Jerk Jackfruit and Rice

Jerk Jackfruit and Rice

Showing you again just how versatile the almighty jackfruit can be!

Jackfruit gets a bit of stick right? And I can understand why, but only if you eat it plain without adding any flavour. Otherwise it doesn’t taste like anything! It’s such a fabulous replica for some meat dishes. Here it mirrors shredded chicken and I’ve simply just added jerk paste when cooking. I’ve used Nature’s Charm Young Green Jackfruit and you can order it online.

Jerk flavour reminds me so much of when I went on holiday to Jamaica as a kid. We stayed at a water park and I have such fond memories of spending all day everyday sliding down the slides and eating homemade warm cookies from the buffet bar.

Jerk Jackfruit and Rice

Back to the dish. Serve with a vibrant mango salsa which adds a really lovely refreshing element to the dish. Along with come rice and beans that have had coconut milk added to them for extra creaminess. All of the elements of this dish come together so nicely. And you can get this on the table in no time. Enjoy!

Jerk Jackfruit and Rice

Recipe by Luce from What Luce EatsCourse: MainsDifficulty: Easy
Servings

3

servings
Prep time

10

minutes
Cooking time

20

minutes

Jackfruit with a jerk twist. Paired beautifully with a refreshing mango salsa.

Ingredients

  • 2 cans of nature’s charm green confit jackfruit

  • 2 teaspoons of jerk paste

  • 300g cooked white rice

  • 80ml coconut milk

  • 1 can of red kidney beans (drained and rinsed)

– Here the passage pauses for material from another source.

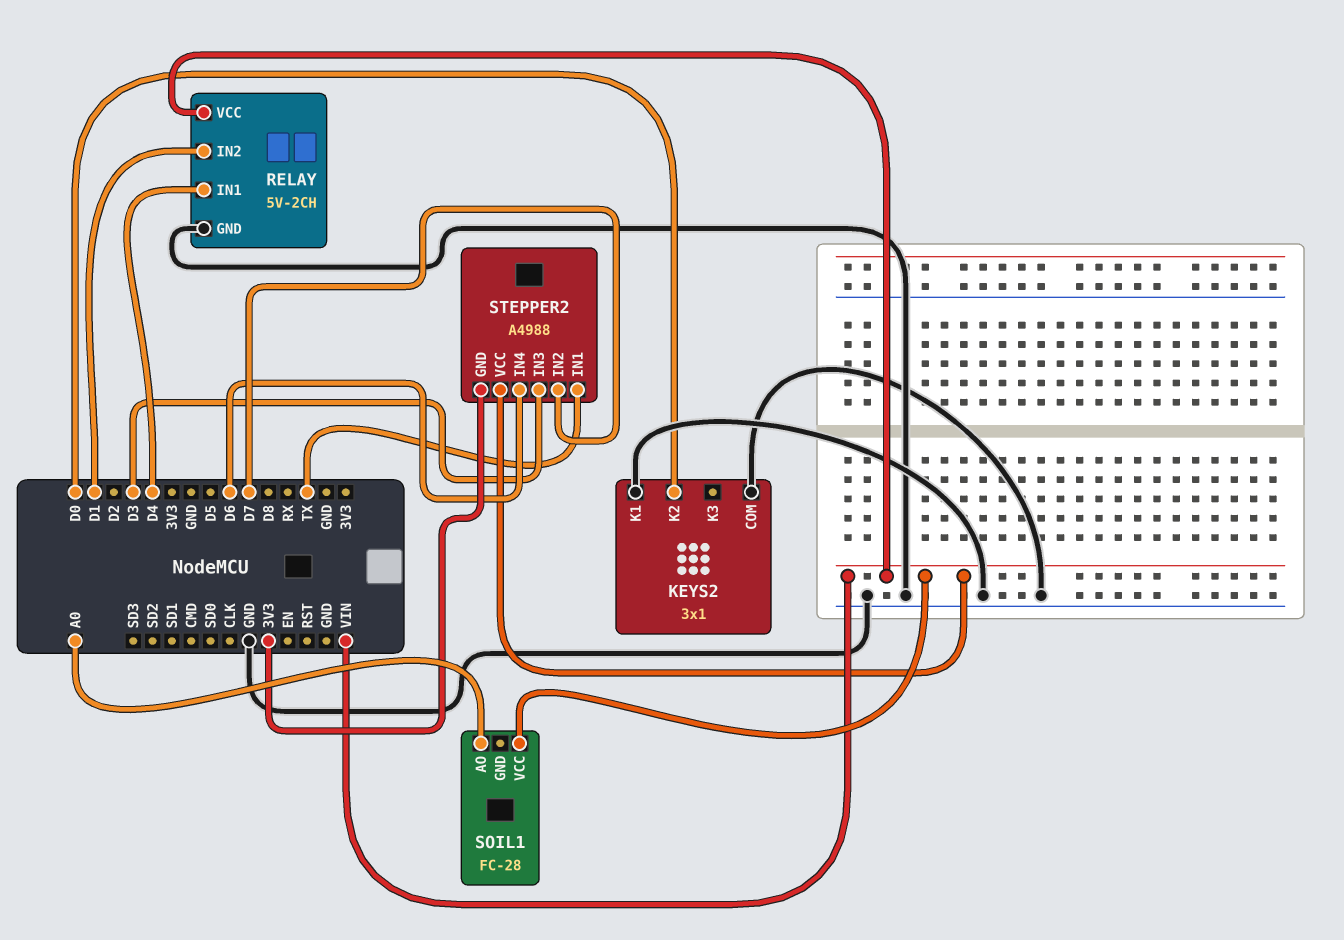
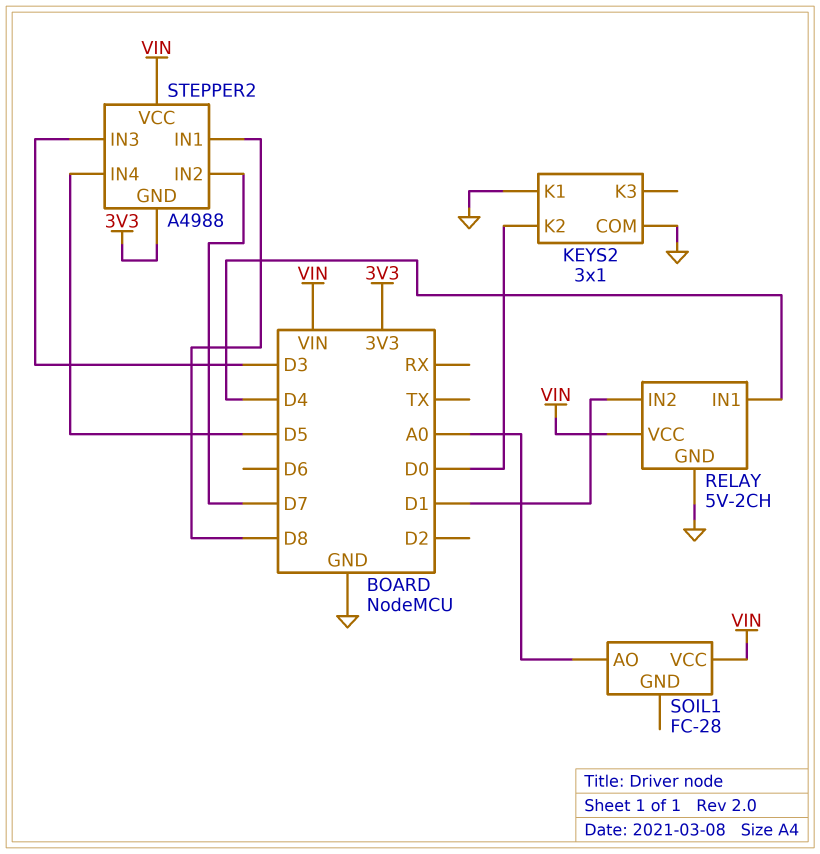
STEPPER2 pin IN1: TX -> D8
STEPPER2 pin IN4: D6 -> D5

  • 4 spring onions (chopped)

  • 1 lime

  • Fresh coriander

  • For the Mango Salsa
  • 1 mango (cut into small chunks)

  • 1/2 red onion (diced)

  • 5 mint leaves (finely chopped)

  • 1/2 red chilli (finely diced)

  • 2 cherry tomatoes (diced)

Directions

  • Begin by preparing the mango salsa. Combine all of the ingredients together in a bowl.
  • Next heat a large saucepan on a medium heat. Drain the jackfruit and add to the pan along with the jerk paste. Shred the jackfruit and coat it evenly in the jerk paste. Let simmer for 10 minutes stirring frequently.
  • Next combine the cooked rice in a saucepan on a medium heat with the coconut milk, kidney beans and spring onion. Cook for 5 minutes making sure everything is combined.
  • Once the jackfruit it cooked plate it up with the rice mixture and mango salsa.
  • Garnish with fresh coriander and a squeeze of lime. Enjoy!

Notes

  • Best eaten fresh but store any leftovers in an airtight container in the fridge. Consume within 2-3 days.